Speaker
Julie Lauffenburger, PharmD, PhD
Associate Professor of Medicine
Brigham and Women’s Hospital and Harvard Medical School
Keywords
Adaptive trial design; Behavioral science; Deprescribing; electronic health record; EHR; Inappropriate prescribing; NUDGE-EHR; Overprescribing.
Key Points
- Older adults are often overprescribed medications or prescribed potentially inappropriate medications like benzodiazepines, non-benzodiazepine sedative hypnotics, or strongly anticholinergic medications with long-term use associated with a 30% increased risk of hospitalizations and falls.
- Medication management or optimization in older adults is often difficult due to a tendency to maintain the status quo, time constraints, patient preference, or diffusion of responsibility, and existing interventions for medication management are highly resource intensive.
- Behavioral science techniques employed in the NUDGE-EHR and NUDGE-HER-2 trials may enhance the effectiveness of electronic health record (EHR) tools to alert clinicians to inappropriate medications during patient visits.
- NUDGE-EHR was a 16 arm two-stage adaptive pragmatic trial among 216 primary care providers and older adult patients conducted from October 2020 to August 2022 examining 14 promising EHR tools using 9 different behavioral principles with deprescribing as a primary outcome.
- The 2 most promising tools were included in the second 3 parallel arm pragmatic trial, NUDGE-EHR-2, in a different health system from November 2022 to March 2024. EHR tools used pop-up windows to suggest deprescribing. The study provided a set of helpful options to providers including a tapering algorithm, instructions for patients, orders for alternative medications, and referrals to behavioral health providers to make this process faster and easier.

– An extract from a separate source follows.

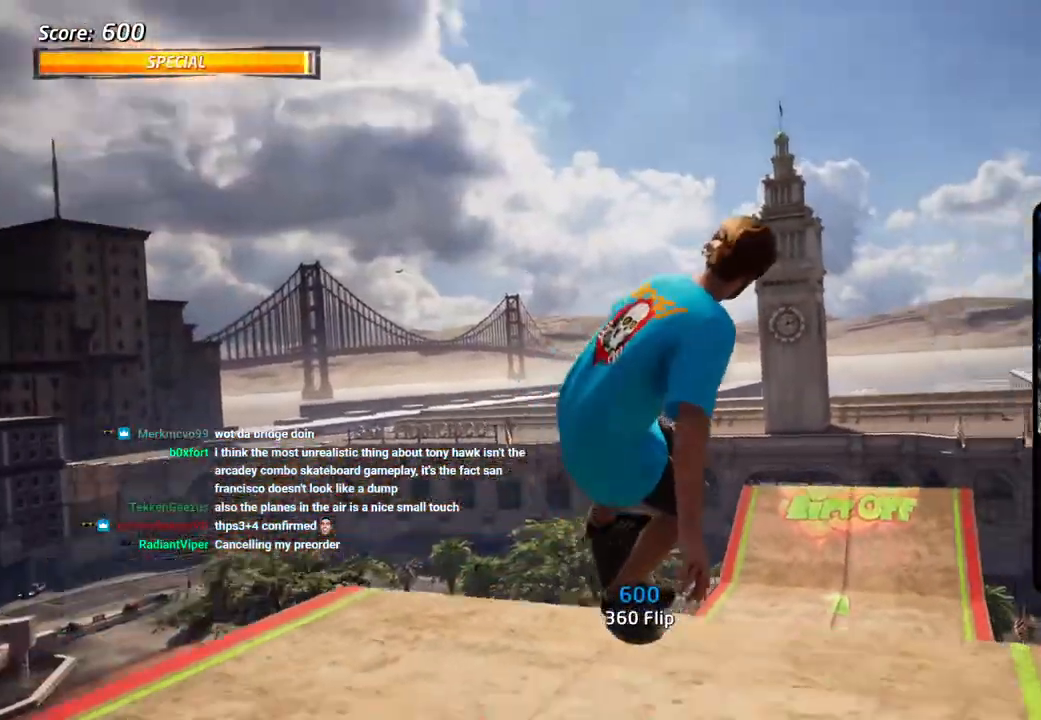
{"dt_ms": 500, "buttons": ["DPAD_DOWN"], "left_stick": "center", "right_stick": "center", "events": []}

- Deprescribing increased by 6.5% to 10.4% over usual care. Active discontinuation by primary care providers appeared to drive the results.
Discussion Themes
The adaptive trial design of the first NUDGE-EHR study helped inform the more traditional confirmation trial NUDGE-EHR-2.
The way EHR tools are used varies widely from provider to provider. Tools may be adapted over time so the tool works best for the individual provider.